Lakeview Village will include more than 8,000 homes, which will house up to 20,000 people, as well as 1.8 million square feet of office space and 200,000 square feet of retail space, with an estimated 9,000 people working in the area when it’s done.
The developers aim to promote the office space as an “innovation centre” attracting tech and design workers. The builders also hope to partner with a university or community college.
The area will also incorporate the old power plant’s pier, which was used for unloading coal, as a promenade jutting out 600 metres into Lake Ontario. The pier is the longest on the Canadian side of the Great Lakes.
“It will be completely accessible to the public and it will be a really special place to go. When you walk out there you get the feeling and the view that you’d get [if you were on] a boat,” Mr. Sutherland says.
The pier is only part of the plan to make the area and the lakefront more environmentally and pedestrian friendly. Ever since 2018, when the consortium was given the go-ahead by the City of Mississauga to develop the site, the builders group has been trying to veer the property away from its 20th-century legacy as a power plant polluter, Mr. Sutherland adds.
“We aim to transform it completely into something that is incongruent with its coal-burning days, when the waterfront was cut off from the community,” he explains.
To help achieve this, the consortium has donated the rubble from the power plant and the extensive tunnel work that was underneath it to the Credit Valley Conservation Authority, which has been building a 64-acre waterfront park along the edge of the lake.
Lakeview’s consortium donated more than 200,000 tonnes of rubble and 5,000 tonnes of rebar to help fill and build the foundation and breakwater for the Jim Tovey Lakeview Conservation Area, named after a Mississauga councillor who championed an accessible lakefront. When it’s finished, the park, with wetlands and naturalized habitat, will also add 3.5 kilometres to Lake Ontario’s waterfront trail, connecting Mississauga with cycling and walking trails in Toronto.
“Donating all this concrete and rubble allowed them to speed up establishing the site and reconnecting the waterfront to the city,” Mr. Sutherland says. The concrete had to be tested to make sure it wasn’t polluted, he adds.
Having a consortium collaborating with the city to develop such a large site makes it easier to realize the overall vision of a village with places to live, work, shop and play, says Rob Spanier, president of Spanier Group and development adviser for Lakeview Community Partners Limited.

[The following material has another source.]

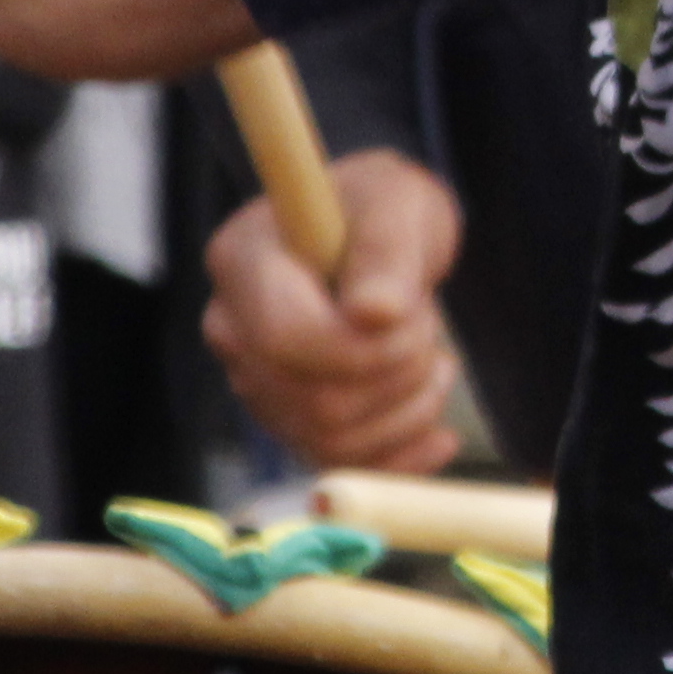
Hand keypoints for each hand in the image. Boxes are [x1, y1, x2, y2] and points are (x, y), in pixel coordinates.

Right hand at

“More often with a site this size, you have a bunch of different owners with different ideas. Here we can work in lockstep with the city,” Mr. Spanier says.
The partnership submitted its overall master plan to Mississauga in 2018, the year when Ontario Power Generation sold the site; the city gave development approval in November, 2021.

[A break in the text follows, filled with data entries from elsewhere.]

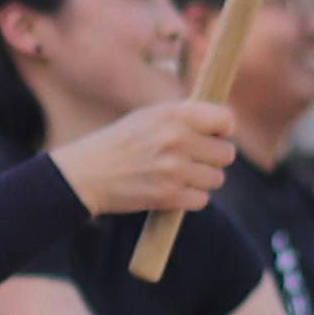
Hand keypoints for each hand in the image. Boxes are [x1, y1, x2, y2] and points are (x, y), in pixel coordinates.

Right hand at [52, 99, 237, 218]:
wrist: (87, 173)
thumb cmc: (121, 142)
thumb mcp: (149, 116)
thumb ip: (185, 116)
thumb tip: (224, 122)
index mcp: (173, 114)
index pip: (225, 119)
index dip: (224, 129)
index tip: (214, 135)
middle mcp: (176, 139)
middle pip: (226, 154)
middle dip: (213, 158)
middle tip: (193, 159)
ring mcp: (173, 169)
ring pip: (216, 178)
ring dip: (202, 180)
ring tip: (179, 175)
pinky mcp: (168, 196)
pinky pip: (202, 199)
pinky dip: (191, 198)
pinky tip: (172, 190)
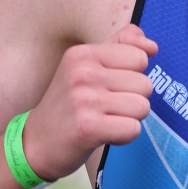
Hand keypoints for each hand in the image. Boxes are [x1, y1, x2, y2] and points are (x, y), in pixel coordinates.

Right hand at [20, 27, 157, 181]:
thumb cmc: (68, 105)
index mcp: (84, 54)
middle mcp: (83, 72)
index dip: (132, 76)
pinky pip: (133, 129)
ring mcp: (85, 99)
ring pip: (142, 107)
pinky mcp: (88, 127)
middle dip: (133, 100)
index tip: (110, 88)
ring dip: (130, 119)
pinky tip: (106, 134)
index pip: (139, 57)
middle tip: (107, 109)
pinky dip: (125, 136)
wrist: (36, 143)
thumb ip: (120, 47)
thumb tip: (151, 45)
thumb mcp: (86, 67)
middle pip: (145, 84)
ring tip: (106, 121)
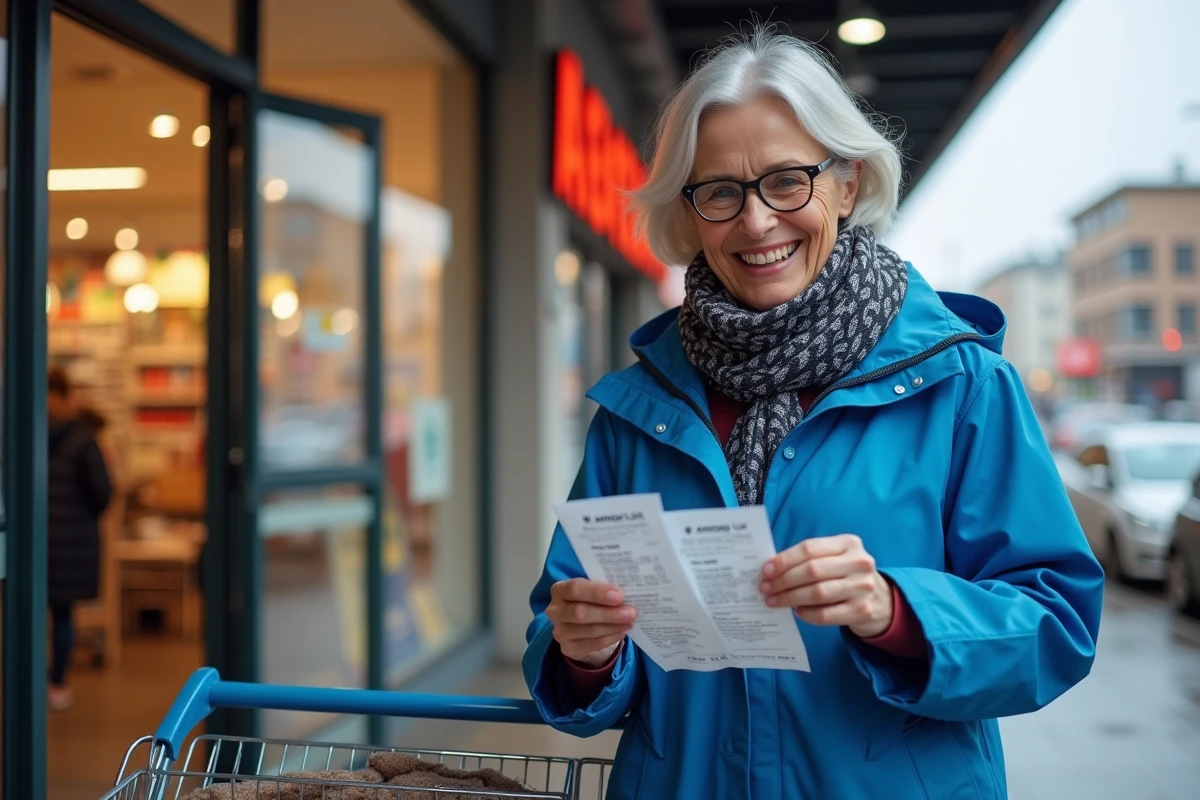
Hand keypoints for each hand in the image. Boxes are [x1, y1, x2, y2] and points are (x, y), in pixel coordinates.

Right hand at [546, 579, 636, 665]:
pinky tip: (621, 632)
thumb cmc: (589, 600)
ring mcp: (560, 631)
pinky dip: (609, 638)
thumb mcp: (592, 590)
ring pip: (588, 630)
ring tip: (630, 622)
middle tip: (631, 612)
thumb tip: (628, 593)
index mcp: (560, 590)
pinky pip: (592, 644)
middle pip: (580, 613)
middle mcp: (555, 611)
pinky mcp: (568, 648)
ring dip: (612, 626)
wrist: (580, 624)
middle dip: (608, 613)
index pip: (575, 589)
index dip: (597, 592)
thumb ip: (604, 589)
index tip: (619, 595)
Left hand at [759, 534, 893, 638]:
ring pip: (818, 593)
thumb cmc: (846, 575)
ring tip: (774, 601)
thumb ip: (809, 559)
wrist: (881, 600)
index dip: (784, 559)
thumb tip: (771, 569)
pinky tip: (797, 611)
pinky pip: (826, 614)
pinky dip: (807, 614)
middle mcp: (859, 562)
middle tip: (765, 588)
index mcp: (848, 543)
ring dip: (790, 598)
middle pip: (812, 570)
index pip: (809, 549)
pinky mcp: (862, 610)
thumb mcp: (835, 558)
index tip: (765, 570)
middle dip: (783, 580)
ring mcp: (863, 587)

Plans are to have the site serviced this coming summer, with construction to begin in the fall and people able to move in starting in 2025. The partners want to make sure it’s an environmental showcase.
“If we can make these places platforms for learning, Lakeview can be a case study for how these sustainable communities can be achieved,” Mr. Spanier says.
The consortium is looking also to supplant the site’s legacy as a coal-chugging plant with technologies such as district heating and cooling using lake water, which downtown Toronto has, and a central vacuuming system for collecting garbage. The Lakeview group sent a team to Sweden to look at the central garbage system there, he explains.
Eventually, he hopes developers from other countries come to see what Lakeview has done.
The developers also want the retail mix in the area to include local businesses as well as big national and international chains. The idea is to have a community with easy access to the lake and parks as well as to city life, both in the neighbourhood and beyond.
“There needs to be more than a bedroom community with condos,” Mr. Spanier says. “It needs to be a true mixed-use, 15-minute city, where you’re 15 minutes from everything, even if you walk or cycle to get there.”